Sometimes, after following her like a spy, he retraced his steps in a great hurry, running around a palace and slowing only at the corner where, as if by chance, he would find her facing him; then he would pass her with a timid bow. She would smile at him discreetly, surprised by this unexpected encounter, and would give him a brief sign, as propriety demanded. He would stand in the middle of the street, a pillar of salt spattered by water as the carriages passed, exhausted after that battle of love.

Over the course of many months Roberto contrived to produce five of these victories; he suffered over each as if it were the first and the last, and he convinced himself that frequent as they had been, they could not have occurred at random, and perhaps it was not he but she who had assisted chance.

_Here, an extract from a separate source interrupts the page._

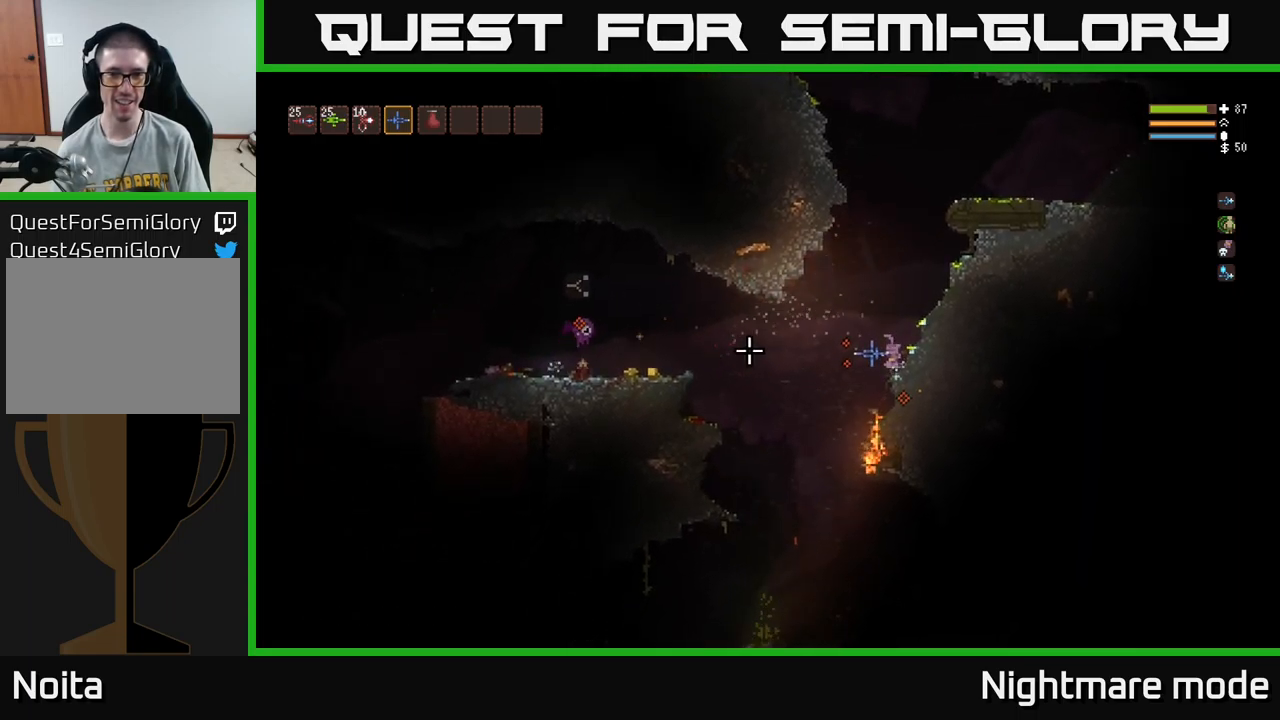
{"buttons": [], "left_stick": "left", "right_stick": "left", "events": [[67, "L2", "down"], [133, "left_stick", "left"], [233, "L2", "up"]]}
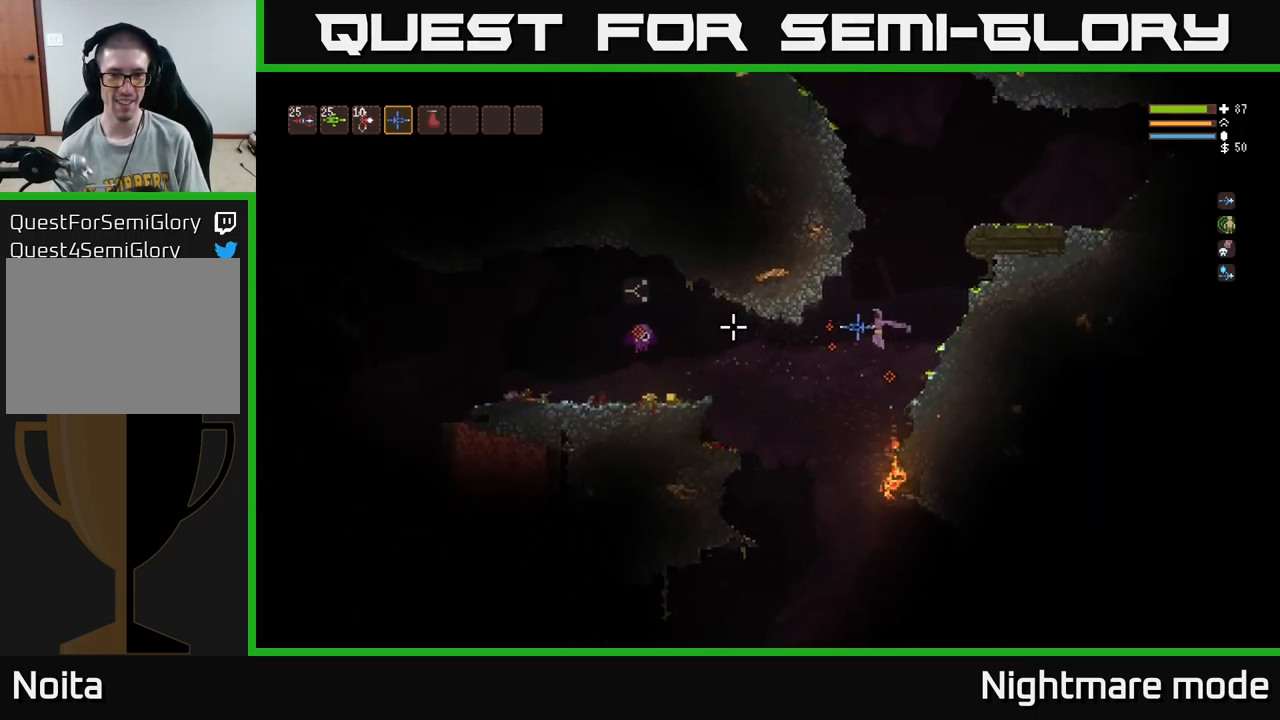
{"buttons": [], "left_stick": "center", "right_stick": "left", "events": [[150, "R2", "down"], [250, "L2", "down"], [250, "R2", "up"], [250, "left_stick", "center"], [333, "left_stick", "right"], [467, "L2", "up"], [467, "left_stick", "center"]]}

Pilgrim of this elusive holy land, ever mutable lover, he wanted to be the wind that stirred her hair, the matutinal water that kissed her body, the gown that fondled her at night, the book that charmed her during the day, the glove that warmed her hand, the mirror that could admire her in every pose.... Once he learned that she had been given a squirrel, and he dreamed of being the curious little animal that, at her caresses, thrust its innocent muzzle between the virgin breasts, while its tail teased her cheek.

He was troubled by the audacity to which his doting drove him, he translated impudence and remorse into restless verses, then told himself that a man of honor may love madly but not foolishly. It was only by giving evidence of wit in the Chambre Bleue that his destiny as a lover would be decided. A novice to those amiable rites, he yet understood that a précieuse is won only with words. He listened then to the talk in the salons, where gentlemen engaged in a kind of tournament, but he did not feel ready.

It was his familiarity with the learned men of the Dupuy cabinet that suggested to him how the principles of the new learning, though they were still unknown in society, could become similes of the emotions of the heart. And it was the meeting with Monsieur d'Igby that inspired the speech that was to lead to his ruin.

Monsieur d'Igby—at least that was what he was called in Paris—was an Englishman Roberto had met at the Dupuys', then found again one evening in a salon.

Less than three lustra had passed since the Duc de Bouquinquant had shown that an Englishman could have le roman en teste and be prone to well-bred madness. Informed that there was in France a queen beautiful and haughty, to the dream of winning her he devoted his life, until he died of it. Living for a long time on a ship, he erected an altar to his beloved. When it was learned that d'Igby, actually as Bouquinquant's envoy, had fought a privateering war against Spain, the universe of the précieuses found him fascinating.

In the Dupuys' circle the English were not popular: they were identified with characters like Robertus a Fluctibus, Medicinae Doctor, Eques Auratus et Armiger Oxoniensis, against whom various pamphlets had been written, deprecating his excessive faith in the occult operations of nature. But in that same circle they welcomed an eccentric churchman like Monsieur Gaffarel, who, when it came to believing in unheard-of curiosities, was the equal of any Briton. D'Igby, on the other hand, had proved capable of discussing with great erudition the necessity of the Void—in a group of natural philosophers who were horrified by anyone suffering from horror vacui.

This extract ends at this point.